Le chauffeur ne mit que peu de temps pour rejoindre le lieu d'arrivée car à cette heure-là, les rues étaient souvent désertes, en tous les cas, les rues que son taxi empruntait étaient désertes. Le pianiste le remercia en lui tendant les billets, il attendit sa monnaie et vit le véhicule disparaître, quelque part au bout d'une piste sombre. Il fit attention, en montant les escaliers, à ne pas faire de bruit car à cette heure-ci, il n'était pas difficile de deviner que la majorité des locataires devaient dormir. Il renouvela ses précautions une fois la porte de son appartement refermée, elle devait dormir, il espérait qu'elle ne fut pas réveillée par son retour. Mais il se trompait, elle était debout, seule au milieu du salon, regardant, à travers la baie vitrée, les lumières de la ville, tremblantes, comme sur le point de s'éteindre. Le pianiste en était presque désolé. « Tu ne dors pas, lui dit-il. Tu n'as rien pris ce soir ? ». Elle ne répondit pas, se contentant de secouer la tête. « Tu veux boire quelque chose ? ». Mais, une nouvelle fois, elle ne dit rien, le pianiste prit ce silence pour une réponse négative. « Ca s'est bien passé ? » demanda-t-elle, la tête dans les fausses lumières, perdue dans un monde qui n'était pas le sien. « Oui, plutôt. La soirée était charmante, chic, assez reposante en fait. J'aurai peut-être d'autres demandes de la part de ce couple. »
« Je suis contente ».
« Dans ce cas, moi aussi. Il ne nous manque plus grand-chose pour finir notre projet. Encore quelques mois, et les fonds seront suffisants. »
« C'est bien. J'en rêve depuis si longtemps. »

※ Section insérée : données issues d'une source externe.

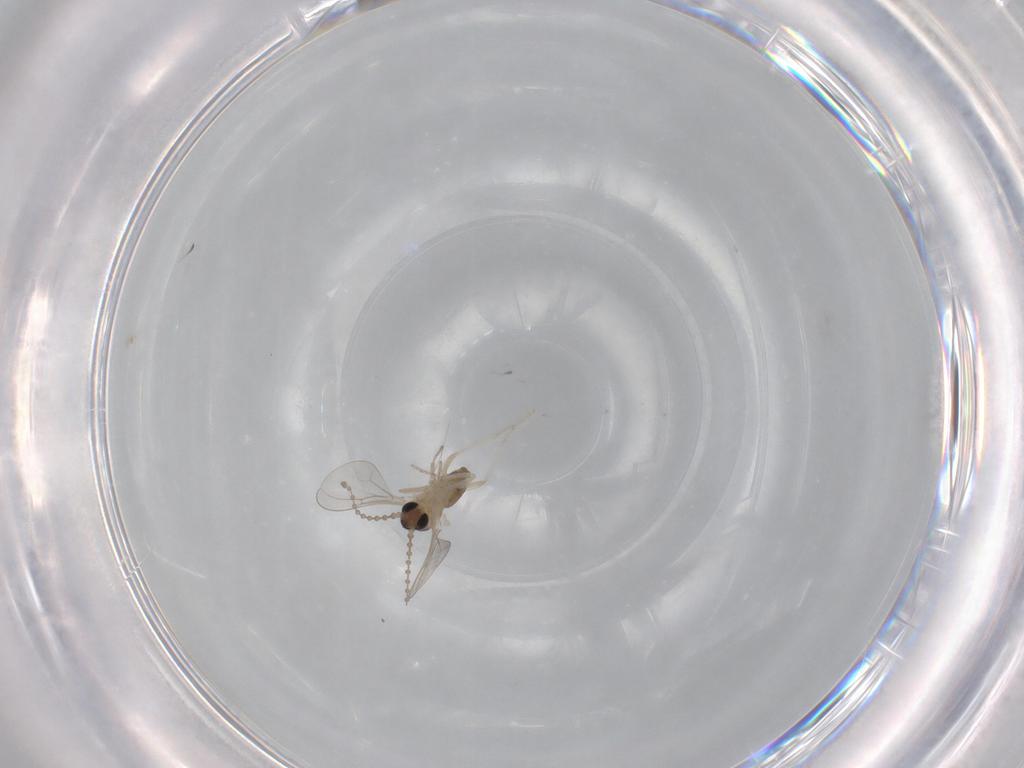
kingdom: Animalia
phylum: Arthropoda
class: Insecta
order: Diptera
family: Cecidomyiidae
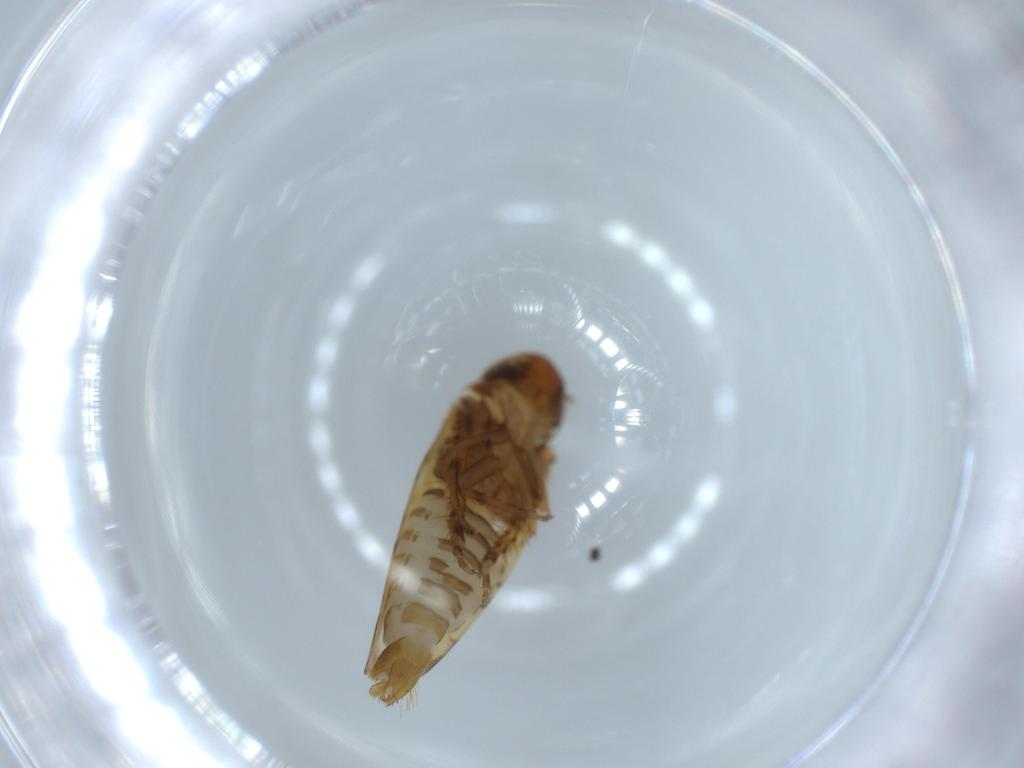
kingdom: Animalia
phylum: Arthropoda
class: Insecta
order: Hemiptera
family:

Elle se retourna alors, tourna le dos à la ville et ses lumières et vint enlacer le pianiste. Elle lui murmura quelque chose à l'oreille, quelque chose d'inintelligible et le pianiste se mit à sourire. « Encore ? », se contenta-t-il de dire, avant de s'asseoir à son piano, en face de la baie vitrée. Alors que les notes enivraient l'air qui les entourait, elle enleva ses chaussettes et monta pieds nus sur le dos de l'instrument. Le pianiste ne jouait aucun air en particulier, c'était les notes elles-mêmes qui décidaient de ce qu'elles voulaient bien dire. De la même façon, son corps se mit à répondre aux envies de la musique et elle dansa durant de longues minutes, portée par les invisibles vibrations. Elle était unique au-dessus du piano, flottant dans les airs comme les lumières dans les cieux de la ville. Mais au moment où la lumière éclairait son visage, c'était déjà la fin, les battements d'air se faisaient plus pressants et celle qui avait un jour été Rosalina disparut.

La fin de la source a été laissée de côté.